--- Records for processing Enclosed Below ---

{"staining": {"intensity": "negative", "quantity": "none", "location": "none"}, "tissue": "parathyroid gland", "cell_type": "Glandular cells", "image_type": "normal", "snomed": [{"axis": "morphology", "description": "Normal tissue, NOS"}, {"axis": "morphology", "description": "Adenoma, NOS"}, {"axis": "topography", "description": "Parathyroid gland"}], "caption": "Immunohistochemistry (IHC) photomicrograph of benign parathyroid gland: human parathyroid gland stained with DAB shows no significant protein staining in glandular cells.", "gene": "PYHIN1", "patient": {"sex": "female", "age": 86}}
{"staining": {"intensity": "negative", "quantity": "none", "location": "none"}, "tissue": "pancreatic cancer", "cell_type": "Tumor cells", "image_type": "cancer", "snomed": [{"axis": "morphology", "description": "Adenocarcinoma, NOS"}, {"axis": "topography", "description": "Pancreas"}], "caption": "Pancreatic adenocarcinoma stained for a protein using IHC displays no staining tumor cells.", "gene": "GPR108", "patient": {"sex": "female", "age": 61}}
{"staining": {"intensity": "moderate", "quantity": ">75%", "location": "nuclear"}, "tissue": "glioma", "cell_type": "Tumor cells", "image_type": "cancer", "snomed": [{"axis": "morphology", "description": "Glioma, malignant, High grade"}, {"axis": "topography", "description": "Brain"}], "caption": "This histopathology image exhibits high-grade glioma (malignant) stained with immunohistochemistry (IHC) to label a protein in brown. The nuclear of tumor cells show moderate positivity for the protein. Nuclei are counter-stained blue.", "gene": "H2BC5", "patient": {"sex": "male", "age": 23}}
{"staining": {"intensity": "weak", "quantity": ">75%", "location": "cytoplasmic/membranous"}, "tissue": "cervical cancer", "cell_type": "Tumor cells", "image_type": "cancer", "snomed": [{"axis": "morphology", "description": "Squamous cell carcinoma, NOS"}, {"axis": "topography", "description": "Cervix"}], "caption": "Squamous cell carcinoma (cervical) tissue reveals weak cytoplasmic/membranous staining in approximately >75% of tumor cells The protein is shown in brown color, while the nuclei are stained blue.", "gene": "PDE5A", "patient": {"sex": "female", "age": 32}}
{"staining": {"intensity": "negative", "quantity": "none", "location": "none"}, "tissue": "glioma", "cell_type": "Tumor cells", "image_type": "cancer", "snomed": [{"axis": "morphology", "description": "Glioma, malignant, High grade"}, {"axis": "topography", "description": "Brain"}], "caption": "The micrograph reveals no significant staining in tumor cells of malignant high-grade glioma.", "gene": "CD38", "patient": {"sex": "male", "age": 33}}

--- End of Enclosed Records for processing ---

**Goal of the exercise:** Quote only the lines from the line containing "histopathology image exhibits" through the end of the entries, keeping the first and the last.

**Solved exercise:**
{"staining": {"intensity": "moderate", "quantity": ">75%", "location": "nuclear"}, "tissue": "glioma", "cell_type": "Tumor cells", "image_type": "cancer", "snomed": [{"axis": "morphology", "description": "Glioma, malignant, High grade"}, {"axis": "topography", "description": "Brain"}], "caption": "This histopathology image exhibits high-grade glioma (malignant) stained with immunohistochemistry (IHC) to label a protein in brown. The nuclear of tumor cells show moderate positivity for the protein. Nuclei are counter-stained blue.", "gene": "H2BC5", "patient": {"sex": "male", "age": 23}}
{"staining": {"intensity": "weak", "quantity": ">75%", "location": "cytoplasmic/membranous"}, "tissue": "cervical cancer", "cell_type": "Tumor cells", "image_type": "cancer", "snomed": [{"axis": "morphology", "description": "Squamous cell carcinoma, NOS"}, {"axis": "topography", "description": "Cervix"}], "caption": "Squamous cell carcinoma (cervical) tissue reveals weak cytoplasmic/membranous staining in approximately >75% of tumor cells The protein is shown in brown color, while the nuclei are stained blue.", "gene": "PDE5A", "patient": {"sex": "female", "age": 32}}
{"staining": {"intensity": "negative", "quantity": "none", "location": "none"}, "tissue": "glioma", "cell_type": "Tumor cells", "image_type": "cancer", "snomed": [{"axis": "morphology", "description": "Glioma, malignant, High grade"}, {"axis": "topography", "description": "Brain"}], "caption": "The micrograph reveals no significant staining in tumor cells of malignant high-grade glioma.", "gene": "CD38", "patient": {"sex": "male", "age": 33}}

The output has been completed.